Mickaël Philippeau possède cette indéniable capacité à amener les choses sans jamais qu’on s’y attende. Tout en douceur, avec beaucoup d’humour, il déplace notre regard, trouve des angles morts, s’y incruste pour leur redonner vie. Entouré d’une formidable équipe artistique, il met à plat les choses pour les regarder avec simplicité et attention. Difficile dès lors de na pas être dans ce regard empathique et attentionné. Le corps, la voix, la musique participent d’une œuvre commune, la rende palpable, friable, instable tout autant qu’originale. Les interprètes remplient de leur expérience et des allers retours entre manipulation et jeu, se révèlent être des bêtes de scène chacun à leur manière, avec leur personnalité.

Set Up nous entraine dans ces jeux de rôles, ces ratages incontrôlés ou pas, ces glissements d’énergie, ces velléités d’être ensemble et de faire œuvre commune. On perçoit clairement cette connivence toute particulière qu’a su créer le chorégraphe avec son équipe et le plaisir qu’elle diffuse à jouer cette partition que l’on croyait improbable.
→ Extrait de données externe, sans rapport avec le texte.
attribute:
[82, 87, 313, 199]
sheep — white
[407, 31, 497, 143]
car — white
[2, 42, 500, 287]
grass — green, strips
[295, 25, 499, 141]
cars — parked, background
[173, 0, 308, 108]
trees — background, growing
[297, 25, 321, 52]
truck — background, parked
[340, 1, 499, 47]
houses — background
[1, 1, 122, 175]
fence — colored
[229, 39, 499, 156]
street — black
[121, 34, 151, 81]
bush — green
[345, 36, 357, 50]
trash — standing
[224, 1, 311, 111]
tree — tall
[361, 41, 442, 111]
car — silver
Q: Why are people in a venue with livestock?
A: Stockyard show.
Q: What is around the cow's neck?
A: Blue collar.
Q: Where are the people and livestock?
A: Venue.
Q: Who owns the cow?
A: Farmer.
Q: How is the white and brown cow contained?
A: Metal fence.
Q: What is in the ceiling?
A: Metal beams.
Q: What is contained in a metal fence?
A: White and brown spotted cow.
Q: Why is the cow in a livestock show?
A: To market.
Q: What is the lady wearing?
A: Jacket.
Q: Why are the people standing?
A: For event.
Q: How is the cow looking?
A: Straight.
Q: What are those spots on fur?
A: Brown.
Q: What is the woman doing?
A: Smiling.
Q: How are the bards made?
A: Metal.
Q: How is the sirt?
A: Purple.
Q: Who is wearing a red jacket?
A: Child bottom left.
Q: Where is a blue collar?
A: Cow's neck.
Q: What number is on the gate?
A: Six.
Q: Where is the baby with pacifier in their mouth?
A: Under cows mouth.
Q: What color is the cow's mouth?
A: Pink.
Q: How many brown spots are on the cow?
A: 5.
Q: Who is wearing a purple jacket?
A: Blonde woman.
Très belle réussite.

Blast – Hélène Rocheteau

De battre nos énergies se sont enivrées.

A cour, une femme tourne lentement sur elle-même. Au centre du plateau, un homme et sa batterie. Les lumières déclinent, le premier coup de baguette retentie. C’est parti pour trente minutes d’énergie à baguettes rompues.  
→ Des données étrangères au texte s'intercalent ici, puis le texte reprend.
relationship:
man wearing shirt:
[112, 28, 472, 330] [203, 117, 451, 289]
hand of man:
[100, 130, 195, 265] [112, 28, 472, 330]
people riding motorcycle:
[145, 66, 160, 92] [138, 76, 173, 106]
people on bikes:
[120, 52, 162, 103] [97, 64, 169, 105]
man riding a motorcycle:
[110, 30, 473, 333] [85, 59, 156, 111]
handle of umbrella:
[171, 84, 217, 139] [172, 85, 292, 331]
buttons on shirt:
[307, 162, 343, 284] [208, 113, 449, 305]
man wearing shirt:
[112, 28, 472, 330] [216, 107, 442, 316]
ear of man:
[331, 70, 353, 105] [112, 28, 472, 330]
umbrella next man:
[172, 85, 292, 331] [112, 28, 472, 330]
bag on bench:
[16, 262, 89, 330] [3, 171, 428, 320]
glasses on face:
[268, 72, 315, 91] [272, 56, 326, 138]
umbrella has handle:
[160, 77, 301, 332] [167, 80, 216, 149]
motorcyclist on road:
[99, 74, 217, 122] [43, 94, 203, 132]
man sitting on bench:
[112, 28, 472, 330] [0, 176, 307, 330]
Sorte d’objet dansé joué non identifié (et c’est tant mieux), Blast de la chorégraphe Hélène Rocheteau et du batteur Jean-Baptiste Geoffroy dégage une puissance et une énergie insatiables. Le souffle qu’ils déploient, (traduction de ce mot anglais), n’a de cesse de se régénérer, d’être poussé à bout dans des territoires incertains. L’assise du batteur, son instrument et la force qu’il injecte dans sa partition pourrait soumettre la danseuse et l’écraser quelque peu. Mais il n’en est rien. On ne sait pas toujours de l’un ou de l’autre qui mène le souffle. Aller retour permanent entre l’un et l’autre, Blast n’a de cesse de s’appuyer sur les jaillissements, les effondrements, les élans obstinés, explosifs des deux artistes. Que les baguettes plient, volent en éclats, les corps eux restent présents, définitivement ancrés. Ils scandent un indéfectible désir de rester debout, de se confronter, de créer une matière nouvelle, fusions de ces deux énergies.
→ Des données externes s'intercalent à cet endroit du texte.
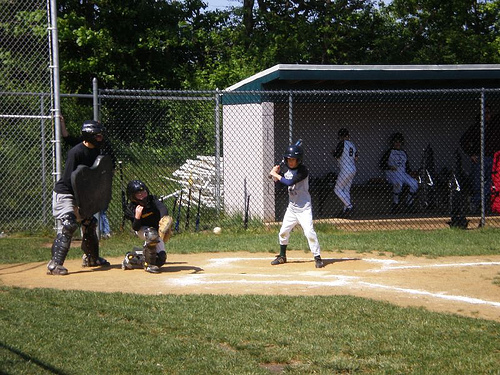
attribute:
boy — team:
[272, 141, 331, 273]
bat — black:
[268, 140, 302, 180]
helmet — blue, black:
[285, 146, 306, 162]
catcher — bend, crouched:
[124, 183, 178, 272]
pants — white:
[280, 209, 322, 257]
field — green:
[9, 234, 497, 375]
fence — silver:
[7, 91, 498, 239]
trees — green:
[9, 5, 495, 61]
Hélène Rocheteau, le corps fluet, explose en permanence. A terre, elle déplace son corps allongé par une série de sauts, de l’ombre à la lumière elle réapparait en fond de scène et laisse son souffle exulter. Sous des stroboscopes, elle reprend ses marques dans une course folle autour du batteur. Dans ce même temps, Jean-Baptiste Geoffroy donne à son instrument et sans ménagement une énergie explosive. Syncopes et boucles constituent une partition à la puissance dévastatrice. Blast est une pièce saisissante par la présence de ce souffle paraissant lui insaisissable. Qualité incroyable d’interprétation de ces deux artistes, on reste subjugué par la conjugaison qu’ils ont su donner à leur rencontre et dialogue, ponctué sans retenue. Bravo.

Cette soirée Combo Rock, fut réjouissante à tous points de vue et pour tous les sens. Les spectateurs avaient droit avec leur billet, entre deux spectacles à une galette saucisse tout à fait de circonstance. Belle idée que ce fil conducteur entre musique et danse. Entre corps dansant et corps musical.